The Beef Promotion and Research Act of 1985 (commonly referred to as the beef checkoff program) was born through producer initiative and referendum. Initially all voluntary, the checkoff became mandatory with the subsequent Farm Bill. I was among those who strongly supported the creation of it and I worked hard to ensure the referendum passed.

Now, however, I believe the program has been hijacked by forces whose interests are not mine or yours.

Since 1985, the checkoff program has raised and spent some $2 billion of producer money on beef promotion and research. That’s a lot of money, but can it be said that you and me, we producers, have benefited from this massive effort?
┄┄┄┄┄┄┄┄┄┄
> **Work task 1**
Retype, word for word, the section of the passage on the beef checkoff program starting with "The Beef Promotion" and going on through "this massive effort?".
> **Work task 2**
Indicate whether each of the following statements agrees with the passage on the beef checkoff program, answering yes or no and quoting the words of the passage that decide it: (a) The checkoff program was mandatory from its beginning. (b) The writer supported the creation of the checkoff program. (c) Since 1985, the checkoff program has raised and spent some $2 billion of producer money.
The entries that follow the passage are not required for any of the work here.

[Records excerpted from a collection]
┄┄┄┄┄┄┄┄┄┄
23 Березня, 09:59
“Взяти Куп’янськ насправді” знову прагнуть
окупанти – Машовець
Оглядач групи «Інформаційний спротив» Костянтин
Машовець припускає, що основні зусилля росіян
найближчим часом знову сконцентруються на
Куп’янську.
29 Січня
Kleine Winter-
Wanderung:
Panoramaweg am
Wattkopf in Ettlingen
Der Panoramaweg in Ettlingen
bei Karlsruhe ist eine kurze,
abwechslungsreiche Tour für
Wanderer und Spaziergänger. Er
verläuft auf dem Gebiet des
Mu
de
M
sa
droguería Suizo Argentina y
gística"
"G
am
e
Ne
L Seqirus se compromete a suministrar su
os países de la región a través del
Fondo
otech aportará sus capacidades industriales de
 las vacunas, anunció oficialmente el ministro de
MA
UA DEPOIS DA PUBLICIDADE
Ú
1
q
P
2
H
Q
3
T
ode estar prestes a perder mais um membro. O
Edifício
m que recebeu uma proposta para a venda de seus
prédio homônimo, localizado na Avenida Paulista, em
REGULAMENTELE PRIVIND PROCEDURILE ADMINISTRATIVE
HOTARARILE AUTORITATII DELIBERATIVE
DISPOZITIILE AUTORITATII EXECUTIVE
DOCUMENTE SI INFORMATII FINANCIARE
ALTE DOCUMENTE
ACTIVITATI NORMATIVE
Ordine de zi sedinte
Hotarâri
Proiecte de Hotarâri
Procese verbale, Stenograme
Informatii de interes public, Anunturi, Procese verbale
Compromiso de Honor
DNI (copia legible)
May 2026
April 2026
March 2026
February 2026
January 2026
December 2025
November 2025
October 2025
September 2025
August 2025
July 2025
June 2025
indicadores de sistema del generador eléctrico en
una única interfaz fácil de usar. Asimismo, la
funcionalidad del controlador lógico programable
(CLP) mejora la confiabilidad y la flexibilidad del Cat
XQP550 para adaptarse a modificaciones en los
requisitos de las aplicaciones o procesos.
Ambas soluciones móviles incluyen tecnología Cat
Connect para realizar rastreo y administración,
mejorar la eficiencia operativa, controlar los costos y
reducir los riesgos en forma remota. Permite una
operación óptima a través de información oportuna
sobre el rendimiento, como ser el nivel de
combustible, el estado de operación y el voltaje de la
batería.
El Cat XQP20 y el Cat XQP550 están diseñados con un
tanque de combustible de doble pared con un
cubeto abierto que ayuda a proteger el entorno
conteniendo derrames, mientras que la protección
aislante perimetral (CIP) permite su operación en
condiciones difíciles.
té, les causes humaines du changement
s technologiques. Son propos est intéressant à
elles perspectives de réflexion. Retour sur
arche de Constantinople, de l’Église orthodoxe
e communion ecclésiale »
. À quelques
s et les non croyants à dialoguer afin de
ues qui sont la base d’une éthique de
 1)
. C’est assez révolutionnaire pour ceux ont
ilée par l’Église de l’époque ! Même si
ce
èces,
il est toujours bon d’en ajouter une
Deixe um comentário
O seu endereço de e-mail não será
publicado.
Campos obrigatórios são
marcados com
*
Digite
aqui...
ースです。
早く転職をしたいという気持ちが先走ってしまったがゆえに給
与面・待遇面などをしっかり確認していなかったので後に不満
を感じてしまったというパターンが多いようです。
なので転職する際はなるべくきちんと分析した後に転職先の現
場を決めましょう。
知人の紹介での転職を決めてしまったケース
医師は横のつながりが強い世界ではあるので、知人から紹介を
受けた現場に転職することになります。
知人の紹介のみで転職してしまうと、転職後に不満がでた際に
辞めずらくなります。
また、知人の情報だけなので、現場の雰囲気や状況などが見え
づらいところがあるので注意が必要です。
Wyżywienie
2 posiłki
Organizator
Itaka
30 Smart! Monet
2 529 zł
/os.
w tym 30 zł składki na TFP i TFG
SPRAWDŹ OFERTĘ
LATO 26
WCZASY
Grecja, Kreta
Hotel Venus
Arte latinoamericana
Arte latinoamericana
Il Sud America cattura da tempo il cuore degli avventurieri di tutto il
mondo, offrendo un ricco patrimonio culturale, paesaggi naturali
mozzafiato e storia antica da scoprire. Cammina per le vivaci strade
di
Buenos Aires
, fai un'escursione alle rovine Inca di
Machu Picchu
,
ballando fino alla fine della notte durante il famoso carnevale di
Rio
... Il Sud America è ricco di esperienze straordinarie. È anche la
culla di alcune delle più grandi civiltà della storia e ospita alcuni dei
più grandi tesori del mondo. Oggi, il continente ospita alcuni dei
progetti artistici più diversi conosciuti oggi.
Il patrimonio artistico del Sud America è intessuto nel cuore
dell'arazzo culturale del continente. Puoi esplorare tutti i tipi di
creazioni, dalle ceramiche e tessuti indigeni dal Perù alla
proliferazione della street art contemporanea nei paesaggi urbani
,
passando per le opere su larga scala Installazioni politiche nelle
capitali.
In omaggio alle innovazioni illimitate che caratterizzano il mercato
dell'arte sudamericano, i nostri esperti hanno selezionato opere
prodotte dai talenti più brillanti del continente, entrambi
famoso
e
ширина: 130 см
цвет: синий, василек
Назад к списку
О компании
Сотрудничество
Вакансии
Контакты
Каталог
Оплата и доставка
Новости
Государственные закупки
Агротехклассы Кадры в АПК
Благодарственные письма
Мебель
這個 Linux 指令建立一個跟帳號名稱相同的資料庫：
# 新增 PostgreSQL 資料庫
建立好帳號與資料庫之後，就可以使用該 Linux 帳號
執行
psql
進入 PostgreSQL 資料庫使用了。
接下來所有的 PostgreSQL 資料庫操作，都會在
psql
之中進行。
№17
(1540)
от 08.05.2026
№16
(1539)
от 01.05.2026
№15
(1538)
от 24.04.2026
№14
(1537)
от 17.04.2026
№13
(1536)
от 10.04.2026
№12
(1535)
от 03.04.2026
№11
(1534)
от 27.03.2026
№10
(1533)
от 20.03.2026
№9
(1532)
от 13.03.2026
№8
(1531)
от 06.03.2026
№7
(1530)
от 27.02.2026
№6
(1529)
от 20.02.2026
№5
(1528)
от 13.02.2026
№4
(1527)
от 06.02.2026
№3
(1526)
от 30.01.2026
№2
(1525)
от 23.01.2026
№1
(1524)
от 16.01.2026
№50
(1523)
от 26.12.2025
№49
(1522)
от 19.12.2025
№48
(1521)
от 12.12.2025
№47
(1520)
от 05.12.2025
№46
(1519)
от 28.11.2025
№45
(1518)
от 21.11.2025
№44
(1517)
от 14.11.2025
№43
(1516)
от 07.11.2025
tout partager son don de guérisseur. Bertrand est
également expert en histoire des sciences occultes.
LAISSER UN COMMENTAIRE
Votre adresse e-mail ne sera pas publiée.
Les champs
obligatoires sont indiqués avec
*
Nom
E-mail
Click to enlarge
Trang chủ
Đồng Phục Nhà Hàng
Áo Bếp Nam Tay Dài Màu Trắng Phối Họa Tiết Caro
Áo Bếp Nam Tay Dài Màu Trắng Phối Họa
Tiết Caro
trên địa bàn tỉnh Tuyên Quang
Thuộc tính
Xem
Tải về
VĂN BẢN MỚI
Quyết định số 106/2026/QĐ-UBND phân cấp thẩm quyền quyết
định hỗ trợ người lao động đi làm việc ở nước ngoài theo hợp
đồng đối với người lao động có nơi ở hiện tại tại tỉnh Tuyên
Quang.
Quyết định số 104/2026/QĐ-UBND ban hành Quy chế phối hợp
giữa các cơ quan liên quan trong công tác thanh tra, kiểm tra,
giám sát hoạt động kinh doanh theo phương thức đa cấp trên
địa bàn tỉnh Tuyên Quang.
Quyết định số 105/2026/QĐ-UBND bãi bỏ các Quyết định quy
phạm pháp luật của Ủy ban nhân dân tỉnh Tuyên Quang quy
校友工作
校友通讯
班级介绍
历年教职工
┄┄┄┄┄┄┄┄┄┄
> **Task response 1**
The Beef Promotion and Research Act of 1985 (commonly referred to as the beef checkoff program) was born through producer initiative and referendum. Initially all voluntary, the checkoff became mandatory with the subsequent Farm Bill. I was among those who strongly supported the creation of it and I worked hard to ensure the referendum passed.

Now, however, I believe the program has been hijacked by forces whose interests are not mine or yours.

Since 1985, the checkoff program has raised and spent some $2 billion of producer money on beef promotion and research. That’s a lot of money, but can it be said that you and me, we producers, have benefited from this massive effort?

> **Task response 2**
(a) No: "Initially all voluntary, the checkoff became mandatory with the subsequent Farm Bill."
(b) Yes: "I was among those who strongly supported the creation of it"
(c) Yes: "Since 1985, the checkoff program has raised and spent some $2 billion of producer money on beef promotion and research."